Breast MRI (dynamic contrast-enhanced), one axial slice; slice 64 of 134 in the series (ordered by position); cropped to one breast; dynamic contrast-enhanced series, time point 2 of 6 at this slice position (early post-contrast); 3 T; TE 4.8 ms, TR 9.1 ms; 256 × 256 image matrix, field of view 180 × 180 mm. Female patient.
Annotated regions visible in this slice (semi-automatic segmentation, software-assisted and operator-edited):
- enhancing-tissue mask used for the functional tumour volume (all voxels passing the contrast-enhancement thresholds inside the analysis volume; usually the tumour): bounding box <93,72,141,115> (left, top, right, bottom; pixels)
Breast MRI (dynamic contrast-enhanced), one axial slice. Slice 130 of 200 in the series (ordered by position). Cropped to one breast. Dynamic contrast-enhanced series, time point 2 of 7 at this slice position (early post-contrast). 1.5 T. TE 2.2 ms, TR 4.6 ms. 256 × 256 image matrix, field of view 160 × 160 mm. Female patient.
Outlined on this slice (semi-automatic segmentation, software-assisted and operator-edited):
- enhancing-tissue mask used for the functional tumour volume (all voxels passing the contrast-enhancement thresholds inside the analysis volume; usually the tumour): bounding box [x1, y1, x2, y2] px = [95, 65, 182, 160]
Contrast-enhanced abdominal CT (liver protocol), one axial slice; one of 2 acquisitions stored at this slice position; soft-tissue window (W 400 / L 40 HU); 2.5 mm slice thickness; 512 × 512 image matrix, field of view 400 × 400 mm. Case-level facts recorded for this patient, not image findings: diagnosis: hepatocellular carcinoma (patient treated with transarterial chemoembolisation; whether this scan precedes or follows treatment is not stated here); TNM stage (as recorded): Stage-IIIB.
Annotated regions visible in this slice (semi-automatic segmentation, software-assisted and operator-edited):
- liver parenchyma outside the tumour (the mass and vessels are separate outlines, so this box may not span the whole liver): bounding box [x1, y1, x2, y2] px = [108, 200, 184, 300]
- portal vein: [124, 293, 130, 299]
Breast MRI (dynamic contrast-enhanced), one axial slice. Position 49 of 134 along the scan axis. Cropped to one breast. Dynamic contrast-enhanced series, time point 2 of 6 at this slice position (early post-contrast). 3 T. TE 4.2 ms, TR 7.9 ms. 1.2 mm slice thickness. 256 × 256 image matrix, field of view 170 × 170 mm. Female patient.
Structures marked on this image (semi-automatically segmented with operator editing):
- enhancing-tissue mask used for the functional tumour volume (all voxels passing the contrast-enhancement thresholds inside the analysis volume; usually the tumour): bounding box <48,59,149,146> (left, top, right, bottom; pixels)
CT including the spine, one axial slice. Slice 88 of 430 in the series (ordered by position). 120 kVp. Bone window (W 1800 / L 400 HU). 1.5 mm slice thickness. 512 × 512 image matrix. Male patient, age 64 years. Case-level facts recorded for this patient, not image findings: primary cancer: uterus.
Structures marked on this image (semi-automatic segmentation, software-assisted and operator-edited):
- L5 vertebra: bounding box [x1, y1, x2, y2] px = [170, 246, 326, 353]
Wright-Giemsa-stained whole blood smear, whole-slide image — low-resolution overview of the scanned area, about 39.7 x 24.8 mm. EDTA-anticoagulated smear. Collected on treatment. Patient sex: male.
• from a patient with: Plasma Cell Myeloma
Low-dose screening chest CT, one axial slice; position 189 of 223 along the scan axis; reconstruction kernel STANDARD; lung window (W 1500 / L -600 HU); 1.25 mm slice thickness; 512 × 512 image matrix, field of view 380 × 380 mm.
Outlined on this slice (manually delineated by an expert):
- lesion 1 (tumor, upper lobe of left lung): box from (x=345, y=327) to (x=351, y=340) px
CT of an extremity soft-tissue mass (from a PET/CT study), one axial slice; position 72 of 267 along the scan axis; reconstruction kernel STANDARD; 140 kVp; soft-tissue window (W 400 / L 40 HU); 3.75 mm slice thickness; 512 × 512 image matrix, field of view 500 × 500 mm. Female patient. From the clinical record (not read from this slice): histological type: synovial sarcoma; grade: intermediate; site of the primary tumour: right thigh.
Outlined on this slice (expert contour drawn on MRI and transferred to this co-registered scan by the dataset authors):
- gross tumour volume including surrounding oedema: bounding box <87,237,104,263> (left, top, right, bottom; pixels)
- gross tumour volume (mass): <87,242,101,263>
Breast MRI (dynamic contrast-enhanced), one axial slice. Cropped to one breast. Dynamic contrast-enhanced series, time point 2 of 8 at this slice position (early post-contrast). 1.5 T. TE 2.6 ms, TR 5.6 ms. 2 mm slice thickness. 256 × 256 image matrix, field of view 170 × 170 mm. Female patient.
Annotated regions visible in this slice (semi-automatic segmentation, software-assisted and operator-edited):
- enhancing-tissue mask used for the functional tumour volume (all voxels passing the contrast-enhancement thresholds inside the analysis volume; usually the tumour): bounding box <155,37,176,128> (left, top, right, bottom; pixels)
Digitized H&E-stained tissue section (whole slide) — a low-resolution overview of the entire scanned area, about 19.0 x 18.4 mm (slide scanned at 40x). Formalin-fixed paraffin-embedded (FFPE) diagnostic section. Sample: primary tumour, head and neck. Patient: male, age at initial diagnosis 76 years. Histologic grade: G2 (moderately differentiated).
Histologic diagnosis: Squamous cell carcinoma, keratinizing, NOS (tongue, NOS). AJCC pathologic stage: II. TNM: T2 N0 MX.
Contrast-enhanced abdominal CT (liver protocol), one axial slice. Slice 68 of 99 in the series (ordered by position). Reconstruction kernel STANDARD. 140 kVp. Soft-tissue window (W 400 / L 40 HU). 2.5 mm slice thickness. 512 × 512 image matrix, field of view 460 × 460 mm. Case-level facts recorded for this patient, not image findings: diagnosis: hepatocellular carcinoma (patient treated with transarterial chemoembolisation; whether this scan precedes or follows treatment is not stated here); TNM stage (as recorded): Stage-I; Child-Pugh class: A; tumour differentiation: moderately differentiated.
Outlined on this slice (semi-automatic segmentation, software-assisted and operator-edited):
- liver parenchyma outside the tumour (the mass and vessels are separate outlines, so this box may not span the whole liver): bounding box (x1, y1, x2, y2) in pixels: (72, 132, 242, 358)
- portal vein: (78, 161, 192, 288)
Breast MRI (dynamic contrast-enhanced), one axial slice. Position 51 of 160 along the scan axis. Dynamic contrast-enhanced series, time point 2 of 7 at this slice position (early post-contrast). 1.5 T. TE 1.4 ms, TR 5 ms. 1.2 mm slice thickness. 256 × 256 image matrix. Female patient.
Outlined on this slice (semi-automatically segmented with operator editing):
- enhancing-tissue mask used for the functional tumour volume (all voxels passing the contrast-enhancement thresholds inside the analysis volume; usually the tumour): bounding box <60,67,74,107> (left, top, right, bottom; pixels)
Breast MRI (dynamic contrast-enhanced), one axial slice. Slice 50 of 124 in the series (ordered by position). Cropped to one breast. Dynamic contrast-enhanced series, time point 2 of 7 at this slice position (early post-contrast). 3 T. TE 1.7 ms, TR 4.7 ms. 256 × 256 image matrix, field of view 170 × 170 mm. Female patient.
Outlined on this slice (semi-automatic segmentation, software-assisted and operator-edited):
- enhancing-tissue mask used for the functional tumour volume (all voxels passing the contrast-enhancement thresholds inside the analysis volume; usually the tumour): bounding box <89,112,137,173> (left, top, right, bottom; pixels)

---------------

__WORK TASK__
Every line above that holds the word "area" needs to be copied.

__ANSWER BOX__
Wright-Giemsa-stained whole blood smear, whole-slide image — low-resolution overview of the scanned area, about 39.7 x 24.8 mm. EDTA-anticoagulated smear. Collected on treatment. Patient sex: male.
Digitized H&E-stained tissue section (whole slide) — a low-resolution overview of the entire scanned area, about 19.0 x 18.4 mm (slide scanned at 40x). Formalin-fixed paraffin-embedded (FFPE) diagnostic section. Sample: primary tumour, head and neck. Patient: male, age at initial diagnosis 76 years. Histologic grade: G2 (moderately differentiated).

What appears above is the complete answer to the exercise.